Gambar 2.2 Patogenesis fibrosis dan sirosis hati (Silbernagl S 2000)

2.2 HIPERTENSI PORTAL

  Hipertensi portal adalah peninggian tekanan dari sistem porta, dapat dakibatkan oleh penyebab sirotik atau non-sirotik. Pada awal diagnosa sirosis hati, hipertensi portal terdapat pada 60% pasien sirosis dekompensata dan pada 40% pasien sirosis kompensata. Sirosis hati adalah penyebab paling banyak dari hipertensi portal, dan mencakup 95% dari selurush kasus hipertensi portal yang ditemui di klinik (Choudury J 2006).

  Darah vena dari lambung, usus, limpa, pankreas dan kandung empedu mengalir melalui vena porta menuju ke hati, di mana pada sinusoid hati akan bercampur dengan darah dari arteri hepatik yang kaya oksigen, dan akan mengalami kontak dengan hepatosit. Sistem porta adalah semua sistem vena yang mengalirkan darah menuju hati yang berasal dari saluran cerna di rongga abdomen, limpa, dan kandung empedu. Vena porta masuk ke hati melalui porta hepatic, yang membagi menjadi dua bagian yang masing-masing membagi menuju tiap lobus. Vena porta merupakan penyatuan dari vena mesenterika superior dan lienalis.Vena porta terletak di anterior kaput pankreas setinggi vertebra lumbal 2, sedikit sebalah kanan garis tengah.Di dalam hati vena porta membentuk cabang yang mengaliri hati yang berjalan seiring dengan arteri hepatica.Vena mesenterika superior merupakan muara dari aliran darah vena yang berasal dari intestinal, kolon dan kaput pankreas dan kadang dari lambung melalui vena gastroepiploika kanan.Sedangkan vena lienalis merupakan muara 5-15 cabang dari vena di hilus limpa dan dari beberapa vena gastrika breves yang bermuara di sepanjang vena lienalis yang terletak di ekor dan badan pankreas.Vena menampung darah dari kaput pankreas dan vena gastroepiploika kiri yang bermuara di dekat limpa, dan darah dari mesenterika inferior yang berasal dari kolon kiri dan rectum. Kecepatan aliran vena porta mencapai 1000- 1200 ml/menit dan memasok 72% kebutuhan oksigen total.

Gambar 2.3 Anatomi sirkulasi portal normal (dikutip dari Burroughs AK 2011)

  Peningkatan tekanan porta dapat terjadi akibat beberapa hal berikut : 1.

  Prehepatik : portal vein thrombosis 2. Posthepatic : gagal jantung kanan, perikarditis konstriktif, dll 3. Intrahepatik : a.

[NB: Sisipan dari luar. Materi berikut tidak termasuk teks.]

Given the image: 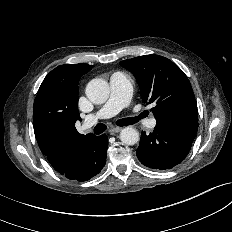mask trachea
<instances>
[{"label": "trachea", "mask_w": 232, "mask_h": 232, "mask_svg": "<svg viewBox=\"0 0 232 232\" xmlns=\"http://www.w3.org/2000/svg\"><path fill=\"white\" fill-rule=\"evenodd\" d=\"M143 117H144V115L141 114L139 117H135V118L119 119V120L116 121V125H118V126H126V125L135 124L140 118H143ZM106 129H107V126L105 124L98 123L94 128V133L96 135H99V134L103 133Z\"/></svg>", "instance_id": "trachea-1"}]
</instances>
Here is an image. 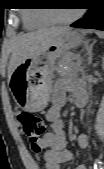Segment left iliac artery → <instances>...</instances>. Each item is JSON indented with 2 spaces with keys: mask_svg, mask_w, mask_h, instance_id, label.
<instances>
[{
  "mask_svg": "<svg viewBox=\"0 0 104 169\" xmlns=\"http://www.w3.org/2000/svg\"><path fill=\"white\" fill-rule=\"evenodd\" d=\"M94 169H103V168H102V162H101V160H100L99 158H97V159L95 160Z\"/></svg>",
  "mask_w": 104,
  "mask_h": 169,
  "instance_id": "44dca946",
  "label": "left iliac artery"
}]
</instances>
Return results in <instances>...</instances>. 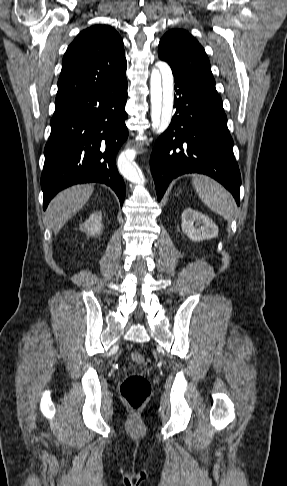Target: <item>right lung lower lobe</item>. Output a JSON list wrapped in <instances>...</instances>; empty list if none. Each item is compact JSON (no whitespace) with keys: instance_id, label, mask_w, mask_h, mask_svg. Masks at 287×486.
<instances>
[{"instance_id":"1","label":"right lung lower lobe","mask_w":287,"mask_h":486,"mask_svg":"<svg viewBox=\"0 0 287 486\" xmlns=\"http://www.w3.org/2000/svg\"><path fill=\"white\" fill-rule=\"evenodd\" d=\"M127 80L55 109L41 175L43 208L62 189L77 183L110 186L123 204L126 188L115 157L128 137Z\"/></svg>"}]
</instances>
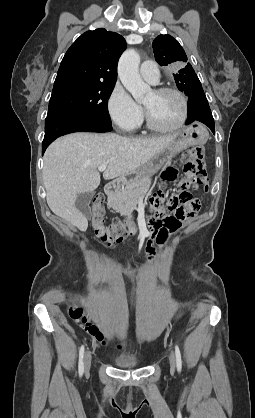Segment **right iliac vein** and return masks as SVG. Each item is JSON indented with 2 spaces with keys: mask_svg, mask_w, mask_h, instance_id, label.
Wrapping results in <instances>:
<instances>
[{
  "mask_svg": "<svg viewBox=\"0 0 255 418\" xmlns=\"http://www.w3.org/2000/svg\"><path fill=\"white\" fill-rule=\"evenodd\" d=\"M91 359H92V355L90 351H87L84 357V369L85 372L88 373L90 370V366H91Z\"/></svg>",
  "mask_w": 255,
  "mask_h": 418,
  "instance_id": "obj_1",
  "label": "right iliac vein"
}]
</instances>
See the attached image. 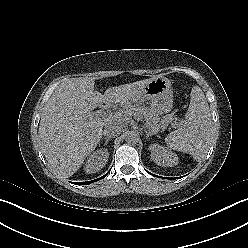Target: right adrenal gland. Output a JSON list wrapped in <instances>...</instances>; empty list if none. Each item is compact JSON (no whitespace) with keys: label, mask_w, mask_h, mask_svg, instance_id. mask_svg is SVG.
Instances as JSON below:
<instances>
[{"label":"right adrenal gland","mask_w":248,"mask_h":248,"mask_svg":"<svg viewBox=\"0 0 248 248\" xmlns=\"http://www.w3.org/2000/svg\"><path fill=\"white\" fill-rule=\"evenodd\" d=\"M112 139V137H103L102 139H101V141H103V140H105V143H104V146H106L107 144H108V142L110 141Z\"/></svg>","instance_id":"2a0ac1e0"}]
</instances>
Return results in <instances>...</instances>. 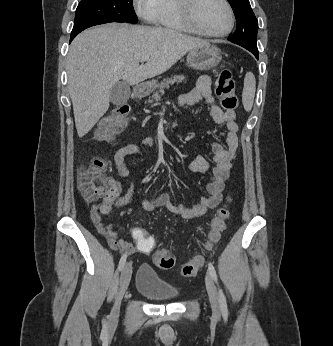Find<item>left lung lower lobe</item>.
I'll return each instance as SVG.
<instances>
[{"mask_svg": "<svg viewBox=\"0 0 333 346\" xmlns=\"http://www.w3.org/2000/svg\"><path fill=\"white\" fill-rule=\"evenodd\" d=\"M249 51L252 52L258 59V50H249Z\"/></svg>", "mask_w": 333, "mask_h": 346, "instance_id": "obj_1", "label": "left lung lower lobe"}]
</instances>
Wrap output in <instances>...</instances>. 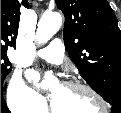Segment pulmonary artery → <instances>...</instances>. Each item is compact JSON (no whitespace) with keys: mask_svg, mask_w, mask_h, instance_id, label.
Wrapping results in <instances>:
<instances>
[{"mask_svg":"<svg viewBox=\"0 0 121 113\" xmlns=\"http://www.w3.org/2000/svg\"><path fill=\"white\" fill-rule=\"evenodd\" d=\"M35 55L54 65H60L64 59V47L60 39H54L50 44L35 52Z\"/></svg>","mask_w":121,"mask_h":113,"instance_id":"pulmonary-artery-1","label":"pulmonary artery"}]
</instances>
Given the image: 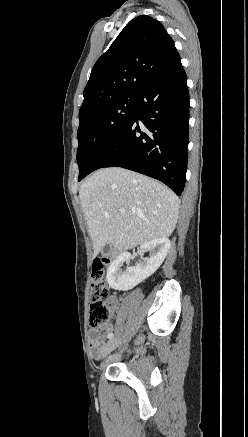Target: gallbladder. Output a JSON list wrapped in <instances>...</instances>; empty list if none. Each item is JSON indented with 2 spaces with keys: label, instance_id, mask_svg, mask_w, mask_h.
<instances>
[{
  "label": "gallbladder",
  "instance_id": "1",
  "mask_svg": "<svg viewBox=\"0 0 248 437\" xmlns=\"http://www.w3.org/2000/svg\"><path fill=\"white\" fill-rule=\"evenodd\" d=\"M112 248L110 245H106L103 249H102V254L104 256L109 255V253L111 252Z\"/></svg>",
  "mask_w": 248,
  "mask_h": 437
}]
</instances>
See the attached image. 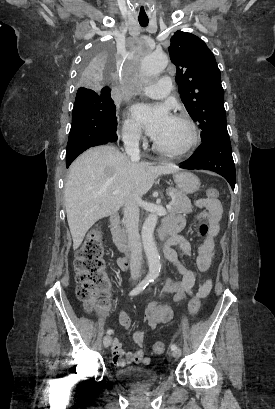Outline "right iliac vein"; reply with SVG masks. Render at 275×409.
<instances>
[{"label":"right iliac vein","mask_w":275,"mask_h":409,"mask_svg":"<svg viewBox=\"0 0 275 409\" xmlns=\"http://www.w3.org/2000/svg\"><path fill=\"white\" fill-rule=\"evenodd\" d=\"M111 341H112L111 336L106 335V336L103 338L104 347H109L110 344H111Z\"/></svg>","instance_id":"63e3f726"}]
</instances>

  Presinusoid : hepatitis kronik, primary biliary cirrhosis, granuloma in schistosomiasis, tuberculosis, leukemia, dll b.

  Sinusoidal : hepatitis akut, kerusakan akibat alkohol ( fatty liver, sirosis), toksin, amiloidosis, dll c.

  Postsinusoid : venous occlusive disease of the venules and small veins, Budd-chiari syndrome (obstruksi vena hati yang besar) Apabila terdapat sumbatan aliran pada sistem portal, baik sumbatan intra maupun ekstrahepatik maka akan tampak sirkulasi kolateral, sebagai upaya konsekunsi mengalihkan aliran porta ke dalam vena hepatika.

Gambar 2.4 Sirkulasi kolateral pada hipertensi portal (dikutip dari Shah VH 2010)

  Tekanan vena porta berbanding lurus dengan jumlah aliran darah vena yang masuk dan tahanan aliran darah yang keluar dari sistem vena porta.Pada sirosis, hipertensi portal terjadi karena adanya peningkatan tahanan aliran darah pada sinusoid hati . Hal ini terjadi karena gabungan komponen statik ( akibat gangguan arsitektur hati dan fibrosis) dan komponen dinamik (akibat konstriksi sinusoid hati).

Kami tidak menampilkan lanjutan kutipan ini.